SPIRIT OF THE MONTH

December 2004

Our Lady of Guadalupe

 

Our Lady of Guadalupe II © Aris Dervis

© Aris Dervis 2004

Our Lady of Guadalupe

Feast Day December 12

The following excerpt is from the exceptional book Novena by Barbara Calamari and Sandra Di Pasqua.

Our Lady of Guadalupe represents one of the most kindly and motherly aspects of Mary. Our Lady of Guadalupe should be invoked whenever we need a nonjudgmental force of love in our lives. Just ten years after the Spanish conquest of Mexico, this apparition occurred on the hill where a temple to the Aztec corn and earth goddess, Tonantzin, once stood. The name Tonantzin means "Our Mother". It seems she did not appear to give warnings or dire predictions to humanity, but rather to show herself as a merciful mother figure, ready to assist in any request.

On December 9, 1531 a Mexican Indian peasant named Juan Diego was walking through the countryside of what is now Mexico City.
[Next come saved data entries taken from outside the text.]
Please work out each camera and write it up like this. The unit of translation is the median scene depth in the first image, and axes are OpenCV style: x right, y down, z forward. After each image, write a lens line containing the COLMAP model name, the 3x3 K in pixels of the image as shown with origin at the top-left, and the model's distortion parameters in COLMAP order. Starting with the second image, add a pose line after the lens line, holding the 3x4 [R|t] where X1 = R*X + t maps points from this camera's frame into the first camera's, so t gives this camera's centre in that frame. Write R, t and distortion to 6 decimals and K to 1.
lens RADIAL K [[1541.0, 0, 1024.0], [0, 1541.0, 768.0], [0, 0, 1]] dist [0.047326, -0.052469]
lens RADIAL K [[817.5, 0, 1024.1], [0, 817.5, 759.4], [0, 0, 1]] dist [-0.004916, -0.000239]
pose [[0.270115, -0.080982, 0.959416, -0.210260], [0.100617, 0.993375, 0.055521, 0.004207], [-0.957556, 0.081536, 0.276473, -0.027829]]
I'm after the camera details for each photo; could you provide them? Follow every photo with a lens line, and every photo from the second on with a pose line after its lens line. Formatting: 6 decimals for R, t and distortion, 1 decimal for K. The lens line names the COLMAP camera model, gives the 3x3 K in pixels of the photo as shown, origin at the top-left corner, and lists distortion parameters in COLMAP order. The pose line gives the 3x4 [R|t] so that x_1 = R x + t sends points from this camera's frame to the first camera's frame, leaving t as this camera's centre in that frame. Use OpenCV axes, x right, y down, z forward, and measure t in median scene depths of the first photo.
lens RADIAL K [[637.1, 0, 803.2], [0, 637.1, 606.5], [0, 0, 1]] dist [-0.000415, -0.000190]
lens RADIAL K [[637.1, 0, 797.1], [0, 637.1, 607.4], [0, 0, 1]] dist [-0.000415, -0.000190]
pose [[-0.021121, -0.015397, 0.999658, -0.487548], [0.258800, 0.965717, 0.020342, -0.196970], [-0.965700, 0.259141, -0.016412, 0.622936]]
From the top of the hill a beautiful woman called out to him asking, "Am I not your mother?" She then said she wanted a church to be built upon the land upon which she stood. She sent him off to make a request to the bishop. Upon hearing Juan's story, the bishop instructed him to obtain a sign to prove that this was truly an apparition of Mary. Juan, returning to the site, found the woman waiting for him. Again, she told him that she urgently desired a church to be built to bear witness to her love, compassion, help and protection. She wanted the world to know that she was a merciful mother to all. She instructed Juan to gather roses among the nearby rocks for the bishop. Since it was winter, not a season when roses bloomed, he was surprised to find them growing where she told him to look. After gathering the roses in his peasant's cloak, he presented them to Mary, who arranged them; then he took them back to the bishop. As Juan unwrapped his cloak, and the roses fell out, the bishop was stunned. The roses uncovered an elaborate portrait of the Virgin Mary imprinted on the cloak.

This image still exists and is visited by hundreds of thousands of pilgrims each year. A basilica in Mexico City was erected to house it, thus fulfilling the Virgin's request for a church.

We dedicate this shrine to the memory of Paula Wahrhaftig, who left us in December 1997.
A contemporary heroine, of unquestionable bravery, she fled Nazi Germany, took refuge in Cuba, and settled in New York City. She left her imprint on them all. Her role as a mother is unparalleled.

In honor of the roses we offer this recipe for Rose Liqueur.
From Hazel Evans, author of The Herb Basket: An Illustrated Companion to Herbs.

3 cups rose petals
1 strip lemon rind
1 liter brandy, vodka, or rum
1 1/2 c. sugar

Choose roses that have not been sprayed with insecticides or polluted by exhaust fumes.
Rinse and carefully dry the petals if they are dusty.
Put the petals and the lemon rind in a wide mouthed screwtop jar.
Cover with the liquor, seal, and leave in a cool place for 28 days, shaking occasionally.
Add the sugar, and leave for 14 days, shaking well once or twice a day, so that the sugar is dissolved.
Strain off the petals and discard them.
Decant the liquor into a sterilized bottle.
Seat tightly and leave to mature for at least a month in a cool dark place before using.